Launched in early 2021, Stacks introduced Bitcoin transaction settlement, the Clarity language for secure contracts, and atomic swaps with BTC. The upcoming Nakamoto release, expected in 2024, will enhance Stacks with a decentralized, two-way Bitcoin peg, Bitcoin-secured transactions, and faster transaction times. This upgrade aims to make Bitcoin a fully programmable asset, unlocking its potential for decentralized applications and making it the backbone of a more open and productive economy.
Bitlayer
Bitlayer is the first Bitcoin Layer 2 solution based on the BitVM paradigm, offering both Bitcoin-level security and Turing completeness.

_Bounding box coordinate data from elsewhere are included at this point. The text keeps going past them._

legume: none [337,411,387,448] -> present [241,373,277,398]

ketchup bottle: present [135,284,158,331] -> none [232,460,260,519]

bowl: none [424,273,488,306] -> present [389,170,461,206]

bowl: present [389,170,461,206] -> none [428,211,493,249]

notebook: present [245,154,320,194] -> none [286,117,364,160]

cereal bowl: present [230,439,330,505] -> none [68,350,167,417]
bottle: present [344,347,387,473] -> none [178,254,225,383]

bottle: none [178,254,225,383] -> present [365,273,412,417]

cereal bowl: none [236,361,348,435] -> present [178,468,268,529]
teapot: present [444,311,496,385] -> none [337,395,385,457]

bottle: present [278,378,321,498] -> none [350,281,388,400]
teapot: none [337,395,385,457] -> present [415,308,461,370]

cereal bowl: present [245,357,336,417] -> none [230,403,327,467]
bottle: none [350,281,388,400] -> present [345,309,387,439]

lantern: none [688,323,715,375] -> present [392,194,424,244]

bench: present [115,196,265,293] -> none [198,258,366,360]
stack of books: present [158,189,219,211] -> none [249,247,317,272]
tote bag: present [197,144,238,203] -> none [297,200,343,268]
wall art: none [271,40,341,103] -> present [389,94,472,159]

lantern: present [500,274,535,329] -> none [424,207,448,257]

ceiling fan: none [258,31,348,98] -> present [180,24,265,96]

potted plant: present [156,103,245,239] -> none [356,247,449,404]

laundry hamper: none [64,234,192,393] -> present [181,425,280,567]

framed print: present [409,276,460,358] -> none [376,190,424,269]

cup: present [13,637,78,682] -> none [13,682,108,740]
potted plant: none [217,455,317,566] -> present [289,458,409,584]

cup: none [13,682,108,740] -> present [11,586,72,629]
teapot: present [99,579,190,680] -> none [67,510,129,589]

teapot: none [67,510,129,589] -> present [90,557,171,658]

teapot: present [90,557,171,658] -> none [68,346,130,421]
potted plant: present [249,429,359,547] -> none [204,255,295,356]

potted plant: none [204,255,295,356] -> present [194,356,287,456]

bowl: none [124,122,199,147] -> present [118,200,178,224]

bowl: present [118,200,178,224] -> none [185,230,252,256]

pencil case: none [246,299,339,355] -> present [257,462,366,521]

Derived from the white paper “BitVM: Compute Anything On Bitcoin” by ZeroSync’s Robin Linus, BitVM (Bitcoin Virtual Machine) enables Turing-complete contracts on Bitcoin without altering its consensus.
Bitlayer aims to enhance the Bitcoin ecosystem by providing secure scalability, diverse assets, and fostering innovation, ultimately offering users a faster, safer, and more flexible experience.
What sets Bitlayer apart from other L2 solutions is its introduction of BitVM, Discreet Log Contracts (DLC), the Lightning Network, and multiple VMs, including the Ethereum Virtual Machine (EVM). DLC allows two parties to execute conditional payments based on predefined conditions with the help of an Oracle, enabling new decentralized financial applications while ensuring Bitcoin deposit security. Bitlayer also offers 100% compatibility with EVM and the Ethereum toolchain, using BTC as the native token. This allows developers to migrate from the Ethereum ecosystem with minimal cost.
All in all, the landscape and main operations of BTC Layer 2 are still evolving and face significant challenges, including scattered solutions and a lack of unified definitions. Most importantly, user experiences must be taken into account to make effective comparisons with the Ethereum ecosystem!